## WORK INSTRUCTION
Return the data below unchanged, without images.

[Collected data entries]
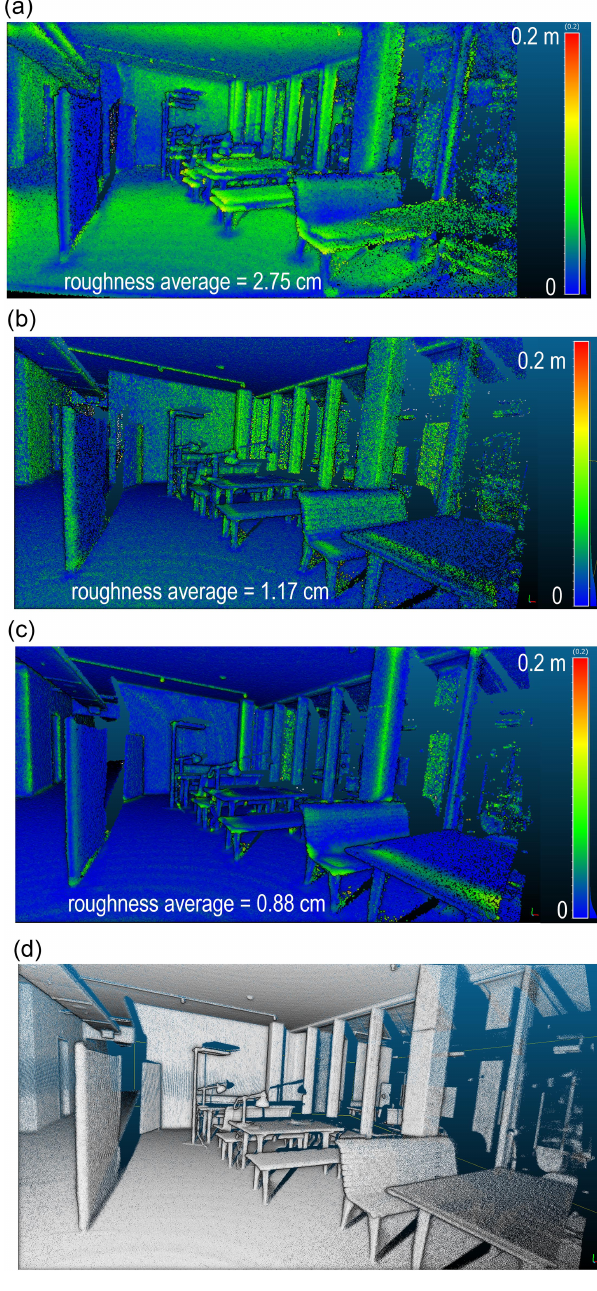
Figure 5. Point cloud roughness for adjustment steps: (a) scan with- out adjustments; (b) scan after adjustments of α 1 and α 2 ; (c) final scan; (d) final scan (EDL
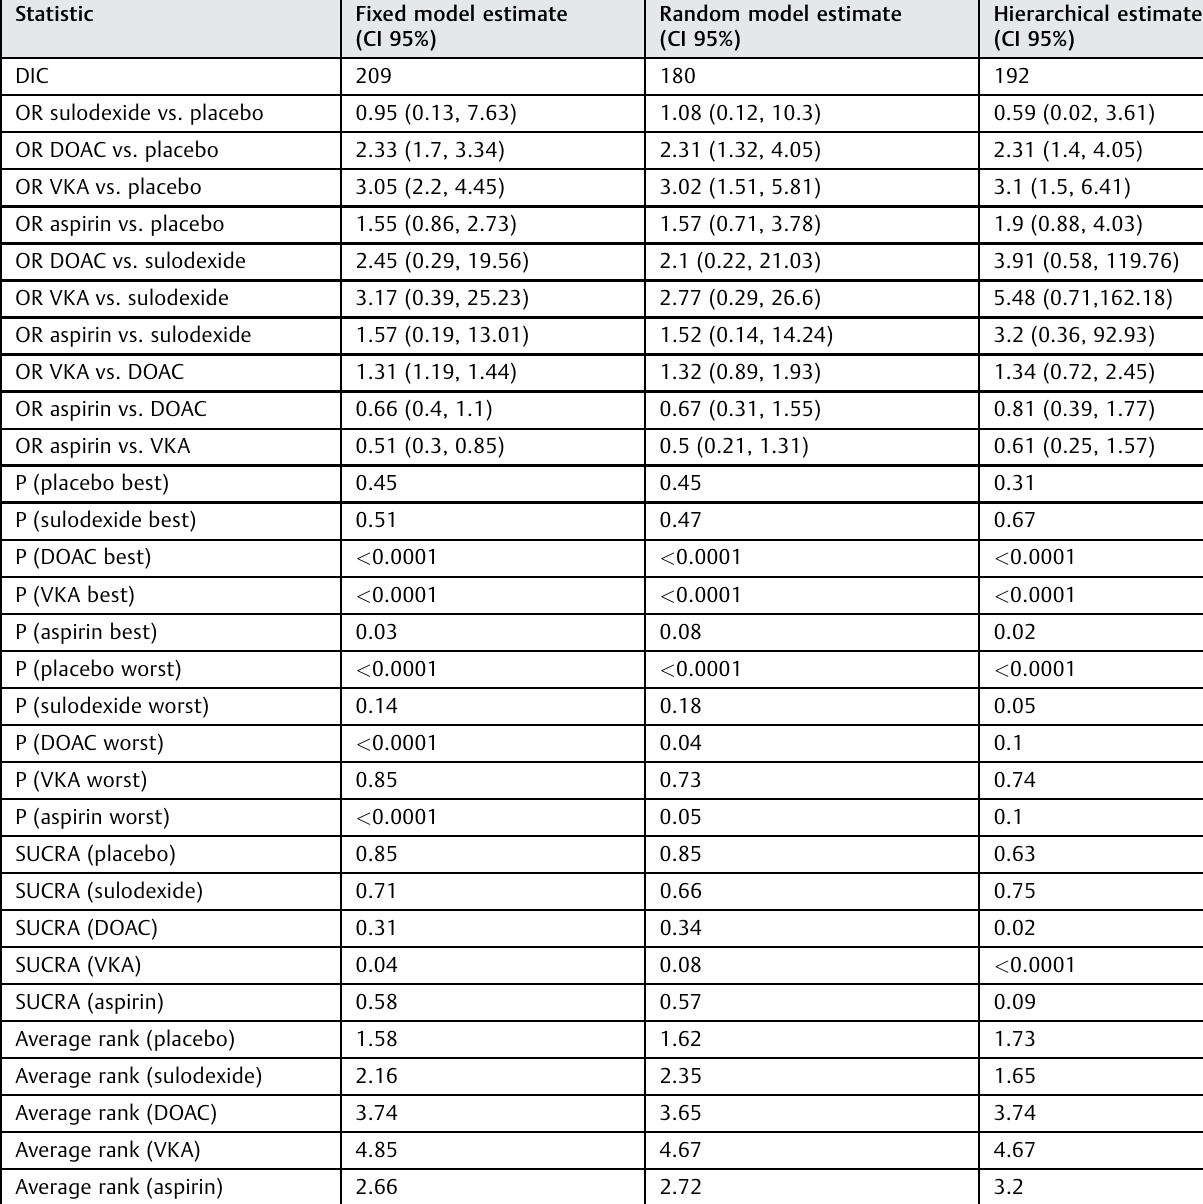
Table 4 Main results for clinically relevant nonmajor bleeding, all studies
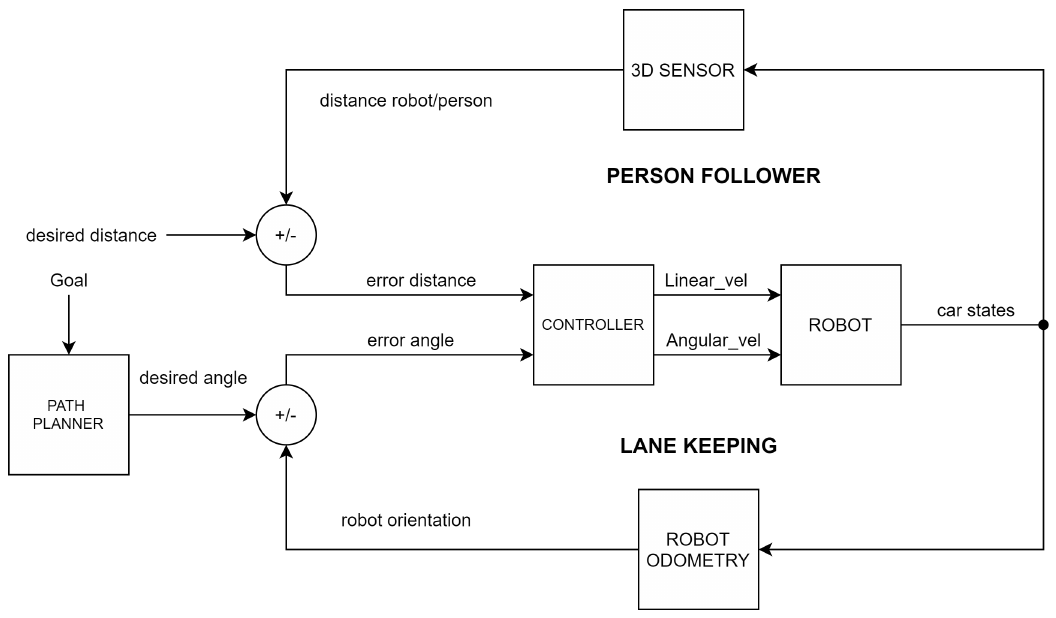
Figure 5. Person-tracking and lane-keeping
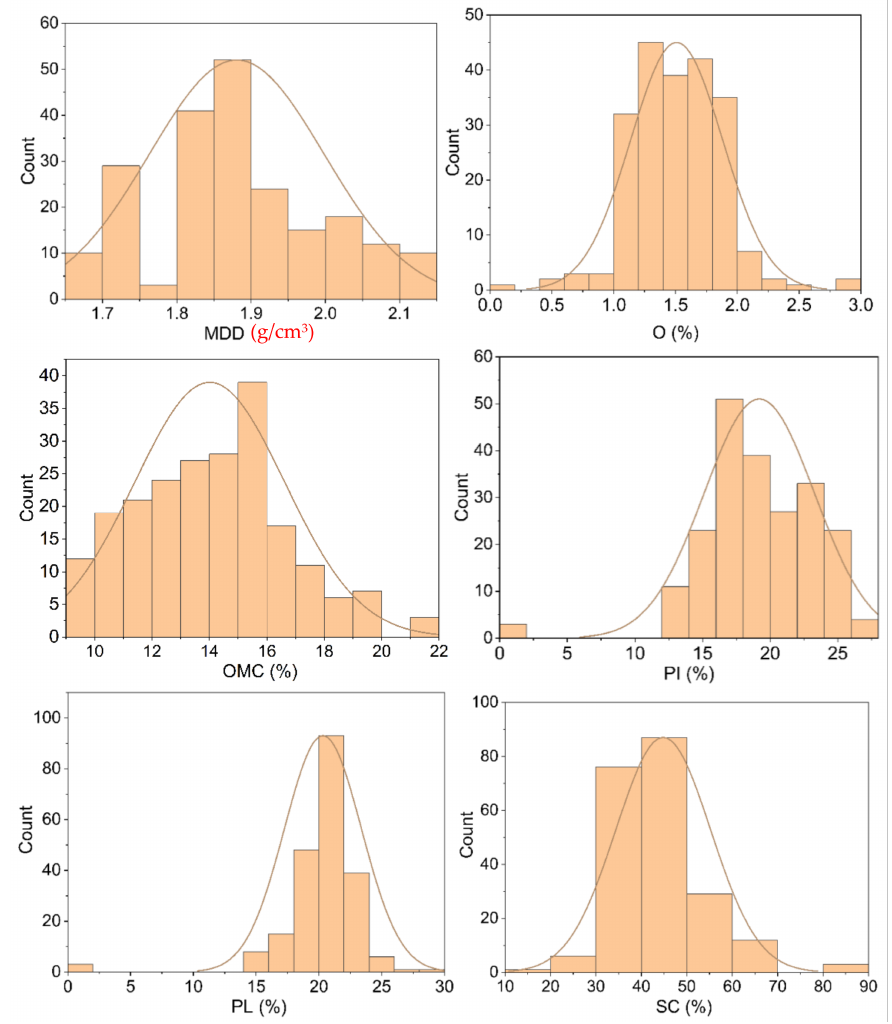
Figure 1. Statistical analysis distribution of the input parameters in this study.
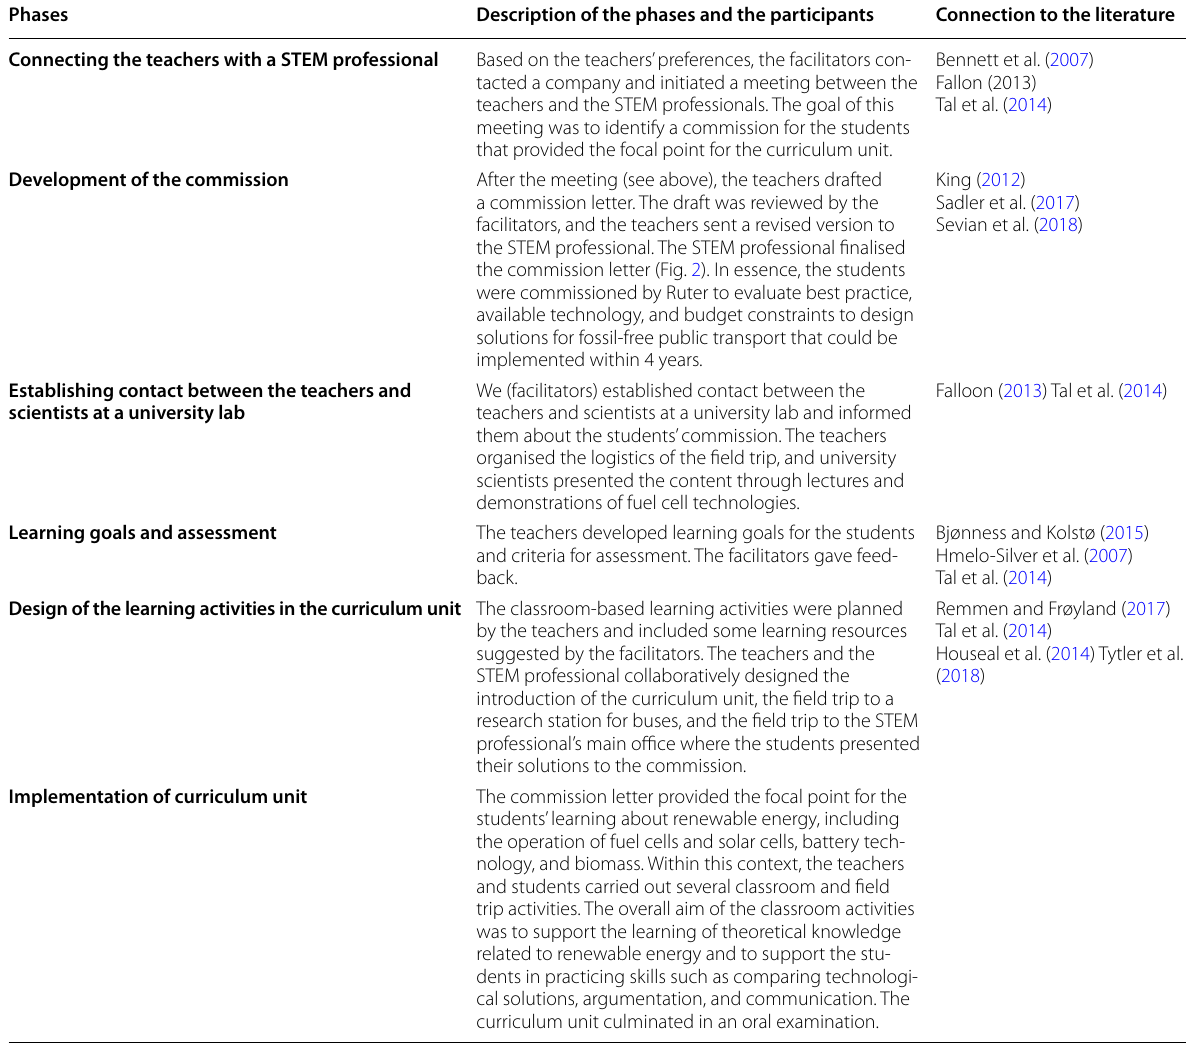
Table 1 Description of the development phases and implementation of the curriculum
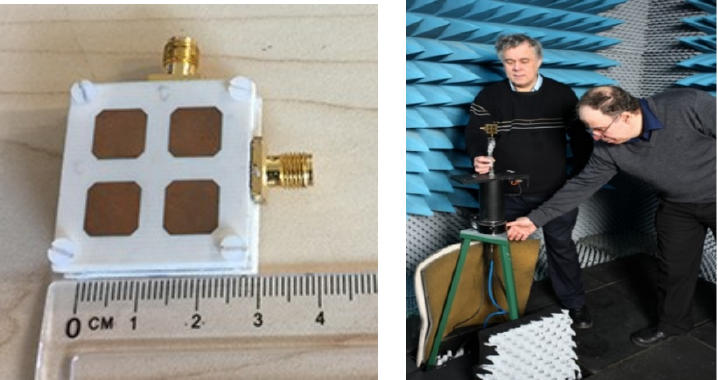
Figure 10. The wideband MIMO antenna prototype (left) and far field measurement facility (right).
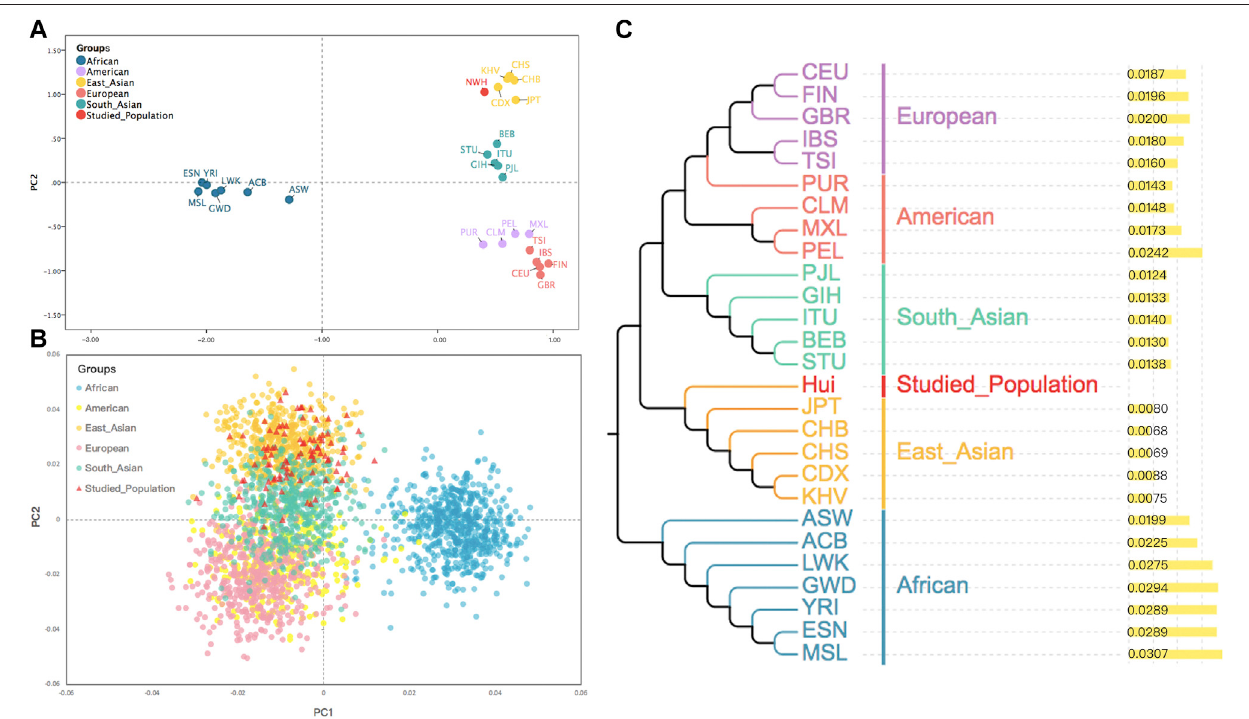
FIGURE3|(A) APCAplotoftheNorthwestHuigroupandthe26referencepopulationsbasedontheallelefrequenciesofthese93sameIISNPs. (B) APCAplotfor individuals from the Northwest Hui group and the 26 reference populations calculated based on the raw data of these 93 same IISNPs. (C) A neighbor-joining tree constructed based on the D A genetic distances of the Northwest Hui group and the 26 reference populations. PCA, principal component analysis; IISNPs, identity- informative single-nucleotide polymorphisms.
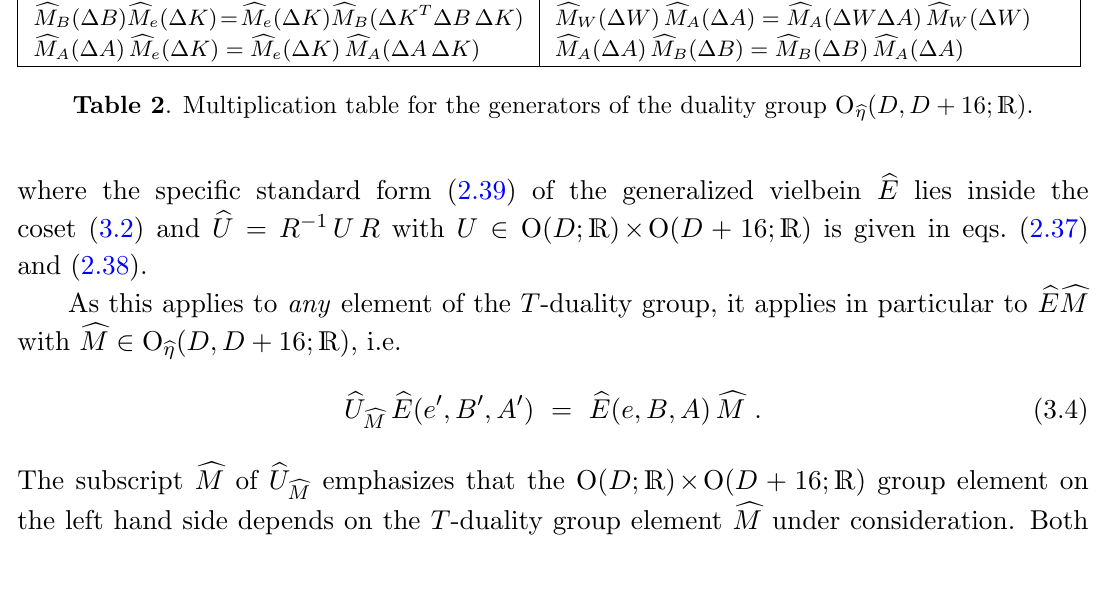
( D; D + 16; R ). b (cid:17)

## ANSWER
Figure 5. Point cloud roughness for adjustment steps: (a) scan with- out adjustments; (b) scan after adjustments of α 1 and α 2 ; (c) final scan; (d) final scan (EDL
Table 4 Main results for clinically relevant nonmajor bleeding, all studies
Figure 5. Person-tracking and lane-keeping
Figure 1. Statistical analysis distribution of the input parameters in this study.
Table 1 Description of the development phases and implementation of the curriculum
Figure 10. The wideband MIMO antenna prototype (left) and far field measurement facility (right).
FIGURE3|(A) APCAplotoftheNorthwestHuigroupandthe26referencepopulationsbasedontheallelefrequenciesofthese93sameIISNPs. (B) APCAplotfor individuals from the Northwest Hui group and the 26 reference populations calculated based on the raw data of these 93 same IISNPs. (C) A neighbor-joining tree constructed based on the D A genetic distances of the Northwest Hui group and the 26 reference populations. PCA, principal component analysis; IISNPs, identity- informative single-nucleotide polymorphisms.
( D; D + 16; R ). b (cid:17)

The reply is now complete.